Lucy van Dorp is a senior research fellow in microbial genomics working at University College London’s Genetics Institute in the United Kingdom. Lucy’s research aims to contribute to the post-genomic revolution in biology and medicine through the use of computational methods applied to whole genome sequencing data to determine the factors giving rise to the patterns of genetic diversity observed in human-associated pathogens. Lucy received a doctorate from University College London in 2017.

  • Chem721
    Actually the genome of this virus uses the bases A, C, U and G. This is an RNA virus and U (uracil) substitutes for T (thymine) used in DNA-based genomes. (Once the virus is incorporated into the host DNA genome, this U position changes to T.)

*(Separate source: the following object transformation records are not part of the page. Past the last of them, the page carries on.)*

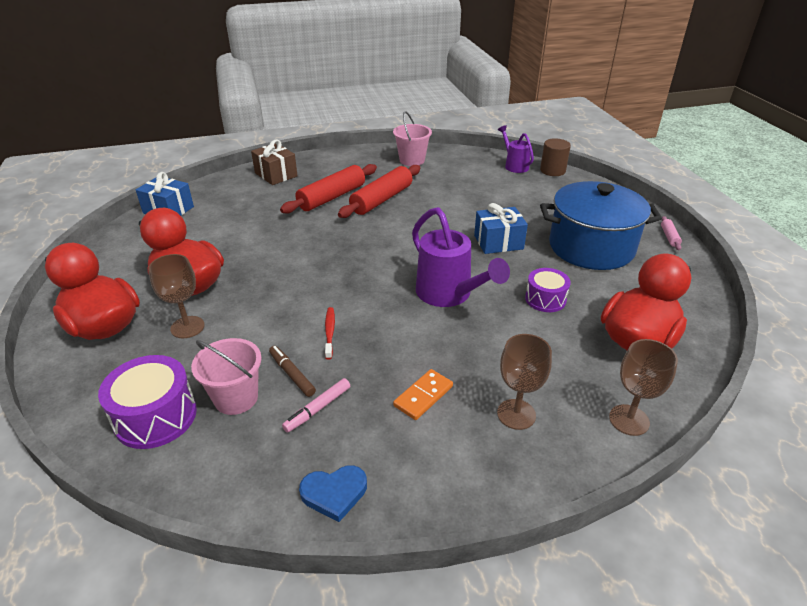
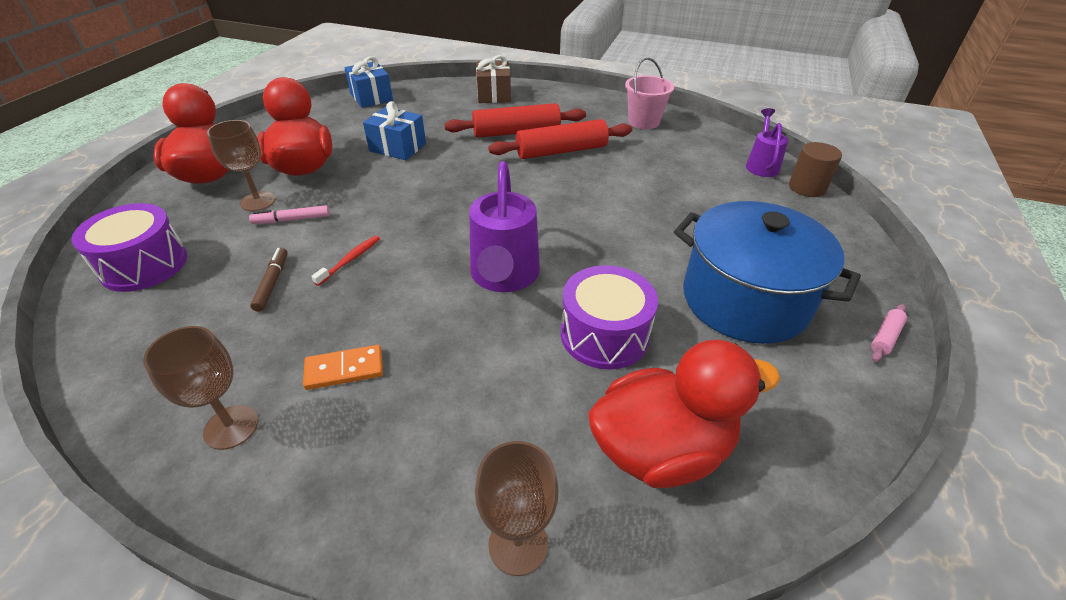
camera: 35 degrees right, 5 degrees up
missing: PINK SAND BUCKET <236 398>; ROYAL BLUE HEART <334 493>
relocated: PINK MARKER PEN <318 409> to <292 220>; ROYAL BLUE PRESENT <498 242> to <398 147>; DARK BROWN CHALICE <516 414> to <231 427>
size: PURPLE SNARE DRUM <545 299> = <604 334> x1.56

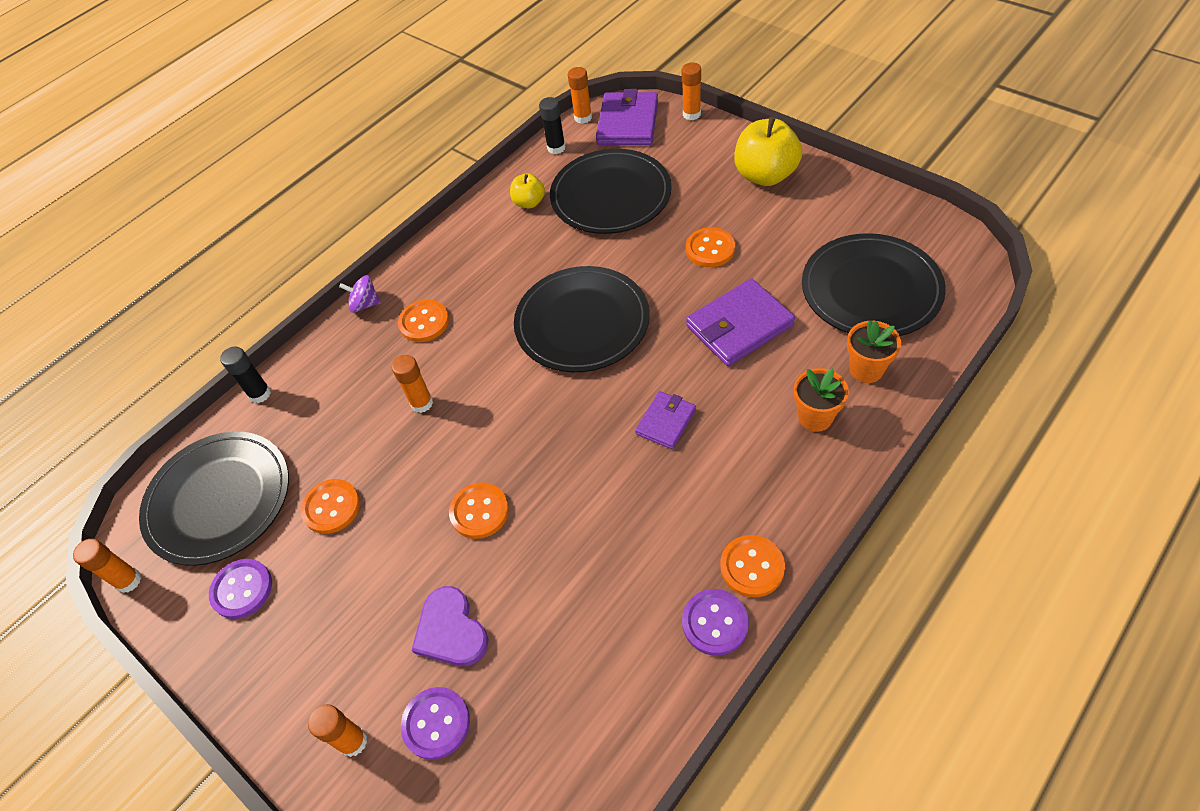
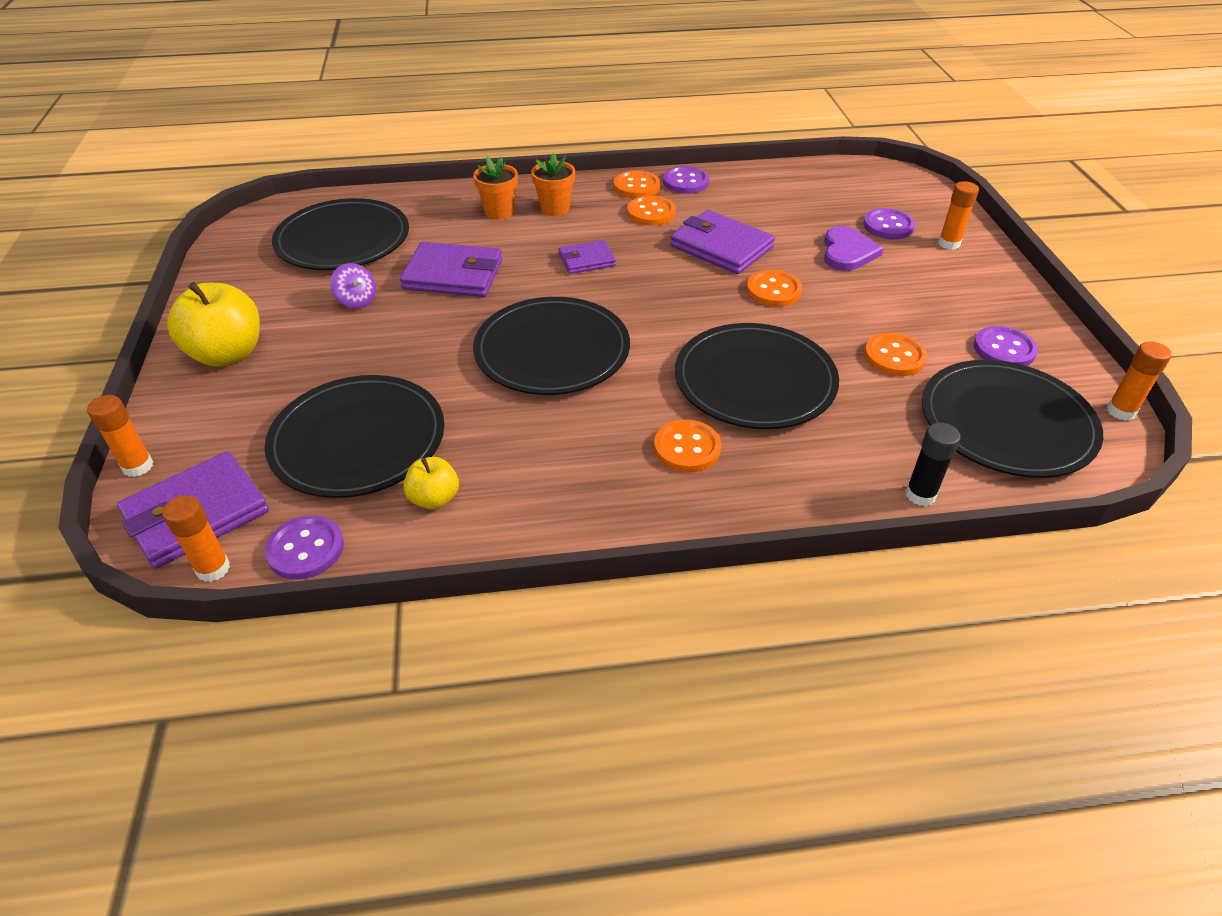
camera: 145 degrees left, 10 degrees down
appeared: PURPLE BILLFOLD <721 247>
relocated: PURPLE WHIRLIGIG <365 304> to <357 301>; BRIGHT ORANGE BUTTON <710 249> to <651 213>; BRIGHT ORANGE FLOWER POT <866 369> to <555 208>
exchanged: BRIGHT ORANGE GLUE <422 403> to EBONY FLAT DISH <755 380>; EBONY GLUE <556 148> to PURPLE BUTTON <305 549>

    In any event, 13,000 mutations is quite a few for a genome of only 30,000 bases. Even more curious, all of these genomes must have produced viable viruses, one suspects, or they would not have been isolated. There are likely many more of those mutations than 13,000. Only viable mutations survive and propagate, and only 100,000 samples have been sequenced. There are millions of more infections not yet sequenced that would likely increase the number of mutations substantially. We are watching evolution of a virus in "real time".

    It was very good to read that the rate of SARS-CoV-2 mutations is "two to six-fold lower than the number of mutations acquired by influenza viruses over the same period." This suggests that immunity and a vaccine may last longer than previously suggested, as long as the mutation rate stays low. All the more reason to prevent its spread and limit the number of mutations. Internal mutations within a strain of virus that impacts a prior immunity is known as "antigenic drift" (1)

    While most of these mutations seem "harmless", some are a bit worrying. The D614G mutation in the spike, which has substantial global spread, does not appear to be involved in antibody binding, which means it should not impact a vaccine developed against a form without the mutation.

    Another mutation at position 57 in the spike is more worrisome because it could be involved in what is known as an "antigenic determinant", a region in the spike that could elicit an antibody response. Any mutations in these regions are cause for concern about any present vaccines, and those immune by infection to the previous "strain". It all depends on what impact the mutation has on antibody binding affinity at that site. Unfortunately they do not specify what amino acid was changed.

    It should be noted that a single change in the amino acid of a protein can have a major impact on its behavior. Sickle cell anemia is caused by a change in one amino acid in hemoglobin that leads to its precipitation in red blood cells, causing severe symptoms.

    The best news out of this report is that the rate of mutation is substantially less than that seen with influenza viruses. This provides good reason to believe that acquired immunity, or any obtained by a vaccine, may last for several years, and possibly longer, especially if we can stop the spread of the virus and limit these mutations.

  • Chem721
    Anyone interested in a article on the nature of these mutations and how they could play out may consider reading the article below. It is an examination of mutations of concern published on-line from NIH (J. Lab Physicians).
  • M&I65
    The U (uracil) substitutes for the T (thymine) in RNA, not the C (cytosine). Thus, U and A form a base pair.
  • Chem721
    M&I65 said:
    The U (uracil) substitutes for the T (thymine) in RNA, not the C (cytosine). Thus, U and A form a base pair.

    Quite right, have not thought of the coding between RNA and DNA in quite a while. Thanks for the correction!